Going forward, we should be scouting for a recovery in the labour markets to support aggregate household incomes. Positive global job growth during 2012 will be crucial for a sustainable recovery in consumer spending and by that recovery of the entire global economy.
The Asian region clearly continues to drive the global recovery, but at the same time, no country or region is an island. This means that if strains in the Eurozone worsen further and/or the US fails to re-ignite GDP-growth, Asia would be negatively impacted via trade as well as via the financial sector.

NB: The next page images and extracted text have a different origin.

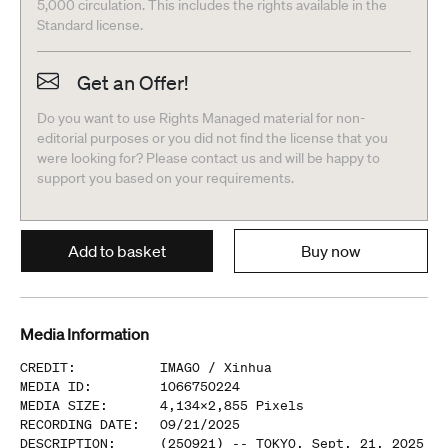
5,000 circulation. This includes the rights available in the
Standard license.
Get an Offer!
Do you want to use Rights Managed material for non-
editorial purposes or you did not find the license that you
were looking for? Please contact us and will be happy to
support you based on your requirements.
Add to basket
Buy now
Media Information
CREDIT
:
IMAGO /
Xinhua
MEDIA ID
:
1066750224
MEDIA SIZE
:
4,134
x
2,855
Pixels
RECORDING DATE
:
09/21/2025
DESCRIPTION
:
(250921) -- TOKYO, Sept. 21, 2025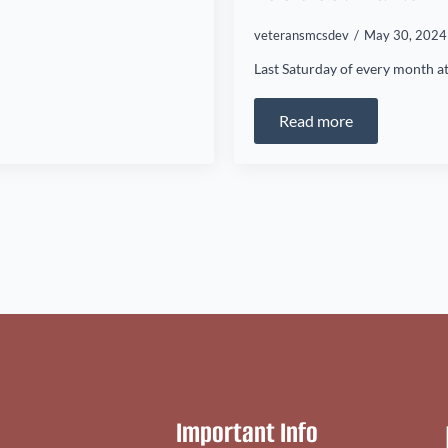
veteransmcsdev
May 30, 202
Last Saturday of every month at
Read more
Important Info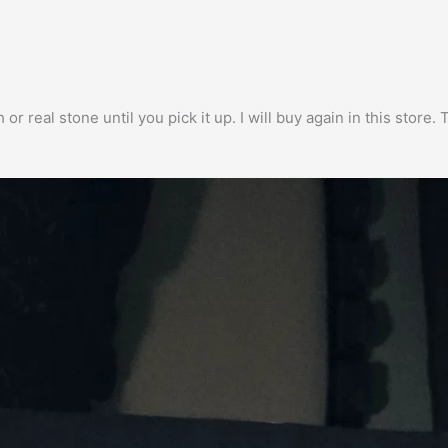
h or real stone until you pick it up. I will buy again in this stor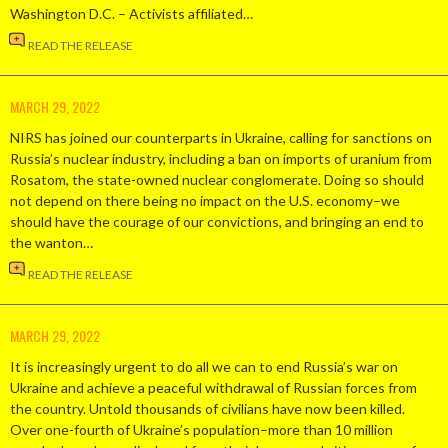
Washington D.C. – Activists affiliated…
READ THE RELEASE
MARCH 29, 2022
NIRS has joined our counterparts in Ukraine, calling for sanctions on
Russia’s nuclear industry, including a ban on imports of uranium from
Rosatom, the state-owned nuclear conglomerate. Doing so should
not depend on there being no impact on the U.S. economy–we
should have the courage of our convictions, and bringing an end to
the wanton…
READ THE RELEASE
MARCH 29, 2022
It is increasingly urgent to do all we can to end Russia’s war on
Ukraine and achieve a peaceful withdrawal of Russian forces from
the country. Untold thousands of civilians have now been killed.
Over one-fourth of Ukraine’s population–more than 10 million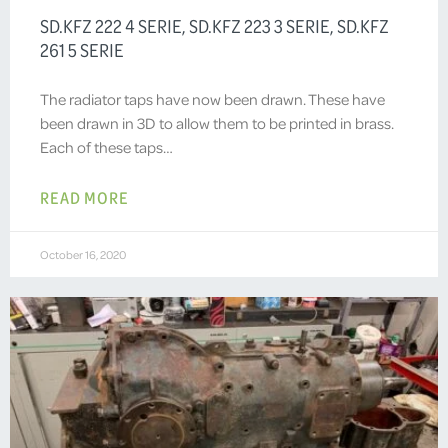
SD.KFZ 222 4 SERIE, SD.KFZ 223 3 SERIE, SD.KFZ
261 5 SERIE
The radiator taps have now been drawn. These have
been drawn in 3D to allow them to be printed in brass.
Each of these taps…
READ MORE
October 16, 2020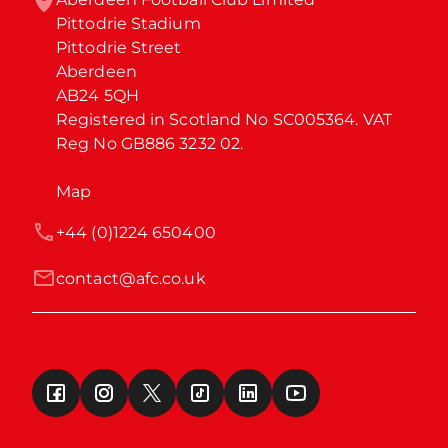
Pittodrie Stadium

Pittodrie Street

Aberdeen

AB24 5QH

Registered in Scotland No SC005364. VAT 
Reg No GB886 3232 02.
Map
+44 (0)1224 650400
contact@afc.co.uk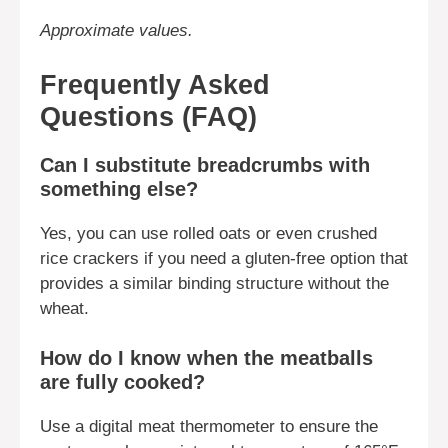
Approximate values.
Frequently Asked
Questions (FAQ)
Can I substitute breadcrumbs with
something else?
Yes, you can use rolled oats or even crushed
rice crackers if you need a gluten-free option that
provides a similar binding structure without the
wheat.
How do I know when the meatballs
are fully cooked?
Use a digital meat thermometer to ensure the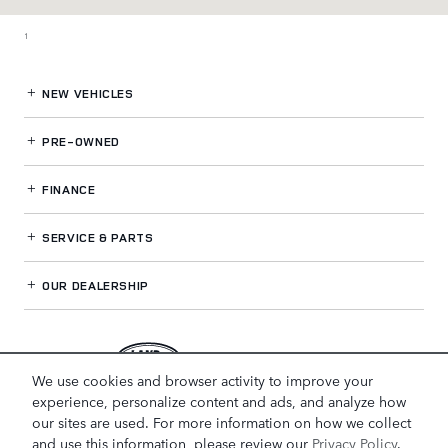
1
NEW VEHICLES
PRE-OWNED
FINANCE
SERVICE
& PARTS
OUR DEALERSHIP
LAND ROVER NOVI
We use cookies and browser activity to improve your
experience, personalize content and ads, and analyze how
our sites are used. For more information on how we collect
and use this information, please review our
Privacy Policy
.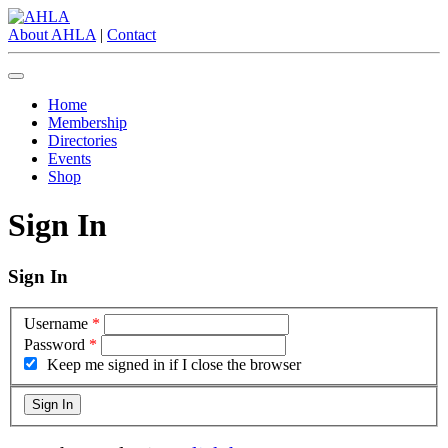
About AHLA
|
Contact
Home
Membership
Directories
Events
Shop
Sign In
Sign In
Username
*
Password
*
Keep me signed in if I close the browser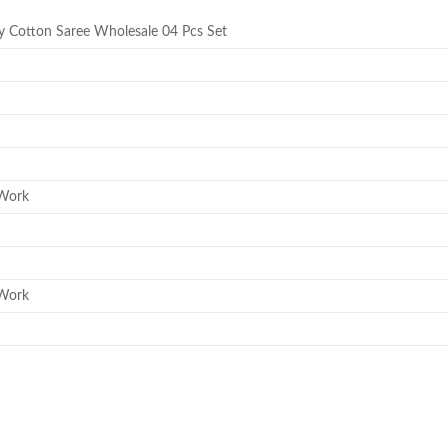
Cotton Saree Wholesale 04 Pcs Set
 Work
 Work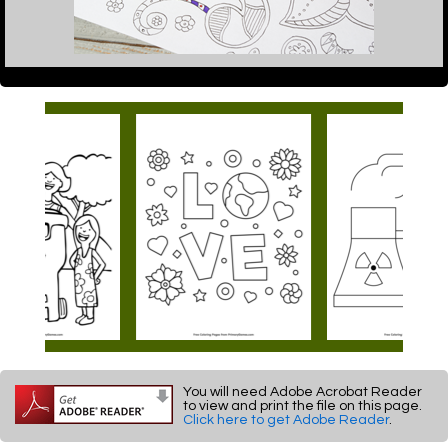
You will need Adobe Acrobat Reader
to view and print the file on this page.
Click here to get Adobe Reader
.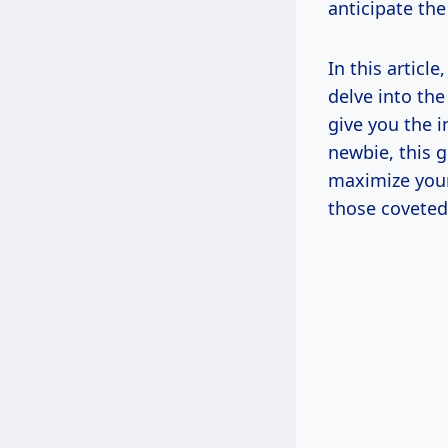
anticipate the
In this article
delve into the
give you the 
newbie, this 
maximize your
those coveted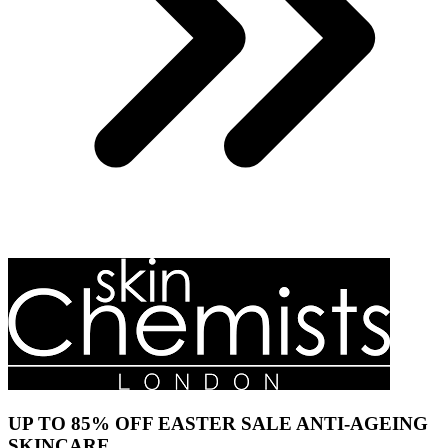
UP TO 85% OFF EASTER SALE ANTI-AGEING
SKINCARE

By mid-November the price that banks pay each other to convert Euro payments into Dollars, reached the highest level since December 2008. While the cost of dollar funding is increasing as Europe’s debt crisis escalates, it also spells out bad news for ship finance, as the large European (shipping) banks make use of converting currency when lending out to ship owners. But tough as the ship finance market appears, the total global lending portfolio remains as large as one year ago – indication that money is still around to finance our industry. Offsetting the above challenges to some extent was the co-ordinated action from six global central banks to lower borrowing costs. The move had an immediate effect on the loan markets, making it cheaper for banks and borrowers to access funding and reassuring the market that liquidity is available.
Global GDP growth is likely to stay flat at 4% in 2011 and 2012; world trade in goods is forecast by the IMF to settle at 5.4% in 2012, coming down from 8.8% in 2011.